O Relatório de 2009 da Unesco constata que os contatos interculturais acontecem objetivamente independente da nossa vontade, em função de um capital que se globaliza rapidamente e que, na expansão de novos mercados e fronteiras, depara-se com experiências culturais distintas. Além disto, o fluxo global de informações que cresce em função do desenvolvimento das tecnologias de informação e comunicação conecta o mundo todo e explicita as diferenças culturais.

Diante disto, o Relatório da Unesco defende que os vetores por onde podem fluir os diálogos interculturais são a educação, a língua, a economia e a comunicação. Esta perspectiva da "esquerda cultural" é criticada por Bauman, quando afirma que:

A nova indiferença à diferença apresenta-se, em teoria, como uma aprovação do "pluralismo cultural". A prática política constituída e apoiada por esta teoria é definida pelo termo multiculturalismo. Ela é, aparentemente, inspirada pelo postulado da tolerância liberal e do apoio aos direitos das comunidades à independência e à aceitação pública das identidades que escolheram (ou herdaram). Na realidade, contudo, o multiculturalismo age como uma força socialmente conservadora. Seu empreendimento é a transformação da desigualdade social, fenômeno cuja aprovação geral é altamente improvável, sob o disfarce da diversidade cultural, ou seja, um fenômeno merecedor do respeito universal e do cultivo cuidadoso. Com esse artifício linguístico, a feiura moral da pobreza se transforma magicamente, como um toque de varinha de condão, no apelo estético da diversidade cultural. (Bauman, 2013:46)

Neste debate, há diferentes conceituações de cultura. Nos EUA, a chamada esquerda multicultural surge em oposição a uma direita fundamentalista em que prega que o conflito atual é a Guerra de Civilizações (Samuel Huttington). O Relatório da Unesco cita a obra de Huttington e faz uma crítica de caráter conceitual, ao afirmar que o erro dela reside no fato de que considera as culturas como entes fechados, autóctones e que, portanto, não são permeáveis a qualquer tipo de diálogo.

Bauman (2013), porém, chama a atenção para um aspecto importante que é a transformação de todos os conflitos atuais em dilemas culturais, o que traz o debate político para uma polêmica, a seu ver incorreta, de mono ou multiculturalismo, de unicidade ou diversidade cultural. Retomando as heranças do período da Guerra Fria, o que ficou foi uma assimetria interna e externa no mundo causada não por diferenças étnicas (embora elas possam a ser a expressão mais dinâmica disto e funcionam como arcabouços ideológicos de legitimação das desigualdades) mas por uma brutal concentração de poder e recursos.

Os projetos nacional-desenvolvimentistas, identificados com a "esquerda socialista" do Terceiro Mundo, no período da Guerra Fria, são substituídos por formas distintas de inserção na nova ordem global. Os Estados nacionais destes países se enfraquecem e as elites autocráticas, algumas delas identificadas com estes projetos desenvolvimentistas, ou se rendem a esta nova lógica de articulação com as forças de poder globais ou perdem espaço.

══════════════════════════════

* [Enunciado]
Prossiga o texto acima sobre multiculturalismo e diálogo intercultural, começando logo após a última frase.

* [Conjunto de registros]
══════════════════════════════

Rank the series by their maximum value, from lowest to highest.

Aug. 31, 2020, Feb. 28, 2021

══════════════════════════════

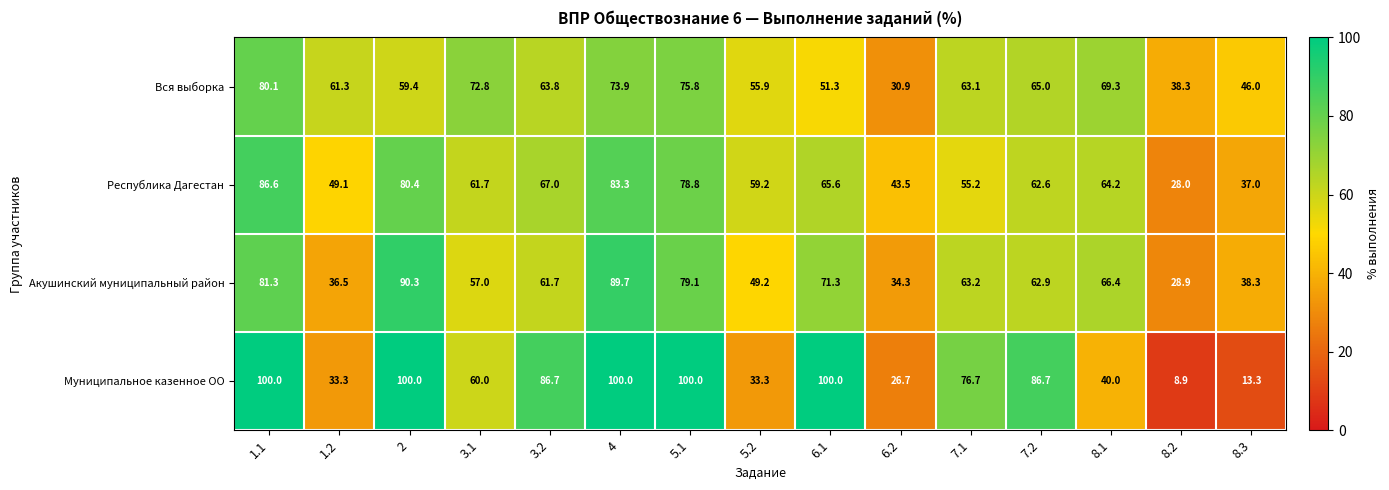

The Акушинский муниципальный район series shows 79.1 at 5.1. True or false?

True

══════════════════════════════

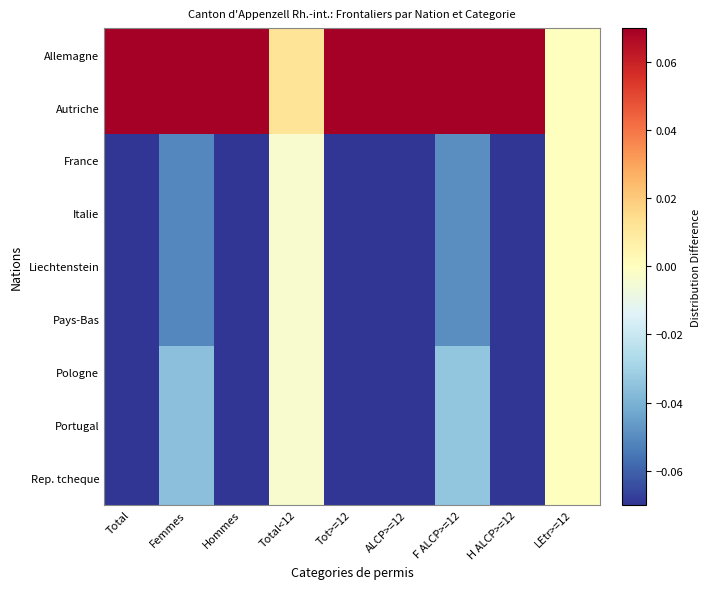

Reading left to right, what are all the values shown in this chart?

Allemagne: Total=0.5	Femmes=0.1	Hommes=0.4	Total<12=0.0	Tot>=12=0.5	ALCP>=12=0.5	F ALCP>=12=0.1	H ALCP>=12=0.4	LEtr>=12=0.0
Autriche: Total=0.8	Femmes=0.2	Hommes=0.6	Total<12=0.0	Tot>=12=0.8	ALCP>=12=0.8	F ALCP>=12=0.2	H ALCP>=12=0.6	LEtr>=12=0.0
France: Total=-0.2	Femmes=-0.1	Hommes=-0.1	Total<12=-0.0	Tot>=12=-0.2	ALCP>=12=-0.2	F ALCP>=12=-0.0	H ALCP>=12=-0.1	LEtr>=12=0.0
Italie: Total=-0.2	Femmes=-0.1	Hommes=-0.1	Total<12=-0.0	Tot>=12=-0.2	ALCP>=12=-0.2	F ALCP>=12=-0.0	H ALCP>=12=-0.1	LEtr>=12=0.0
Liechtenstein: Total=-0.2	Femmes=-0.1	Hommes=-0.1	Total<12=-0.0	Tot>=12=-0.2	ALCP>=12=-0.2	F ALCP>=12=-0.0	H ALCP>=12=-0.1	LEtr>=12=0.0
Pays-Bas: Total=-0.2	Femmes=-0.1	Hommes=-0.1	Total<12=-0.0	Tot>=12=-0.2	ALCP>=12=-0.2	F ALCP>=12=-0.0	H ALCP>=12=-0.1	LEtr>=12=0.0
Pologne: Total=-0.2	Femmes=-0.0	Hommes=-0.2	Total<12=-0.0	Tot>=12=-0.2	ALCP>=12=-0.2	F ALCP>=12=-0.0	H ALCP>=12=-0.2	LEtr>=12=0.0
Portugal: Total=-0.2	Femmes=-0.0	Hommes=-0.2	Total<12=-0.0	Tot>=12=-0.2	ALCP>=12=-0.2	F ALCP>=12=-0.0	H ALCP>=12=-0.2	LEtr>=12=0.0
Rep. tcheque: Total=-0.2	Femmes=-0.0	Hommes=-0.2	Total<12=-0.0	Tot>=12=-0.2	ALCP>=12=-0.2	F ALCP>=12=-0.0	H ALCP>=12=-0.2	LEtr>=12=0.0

══════════════════════════════

* [Resolução do exercício]
Assim, nos períodos iniciais do mundo pós-Guerra Fria, a avalanche ideológica conservadora pasteurizou de tal forma o debate político que as antigas divisões ideológicas direita/esquerda ficaram fragilizadas. Várias nações da América Latina se democratizaram, após anos de vigência de ditaduras militares, mas as esferas públicas recém-constituídas foram tomadas por esta configuração cinzenta do debate político-ideológico.

Tudo isto fruto de um deslocamento dos fluxos de poder para instituições herdadas do período anterior, mas fora das estruturas normativas do Estado-nação. É, assim, que se percebe a edificação do novo tripé do poder centrado nos monopólios do dinheiro, das armas e da indústria midiático-cultural.

 

A Ação Direta do Capital

Zygmunt Bauman caracteriza o momento atual como a fase da "modernidade líquida". Segundo ele, a modernidade líquida pode ser definida pelas seguintes características:

Organizações sociais não podem mais manter sua forma por muito tempo pois se decompõem e se dissolvem mais rápido que para moldá-las;

Separação e divórcio entre Poder e Política;

Retração da segurança comunal garantida pelo Estado;

Colapso do pensamento e do planejamento a longo prazo;

Responsabilização do indivíduo.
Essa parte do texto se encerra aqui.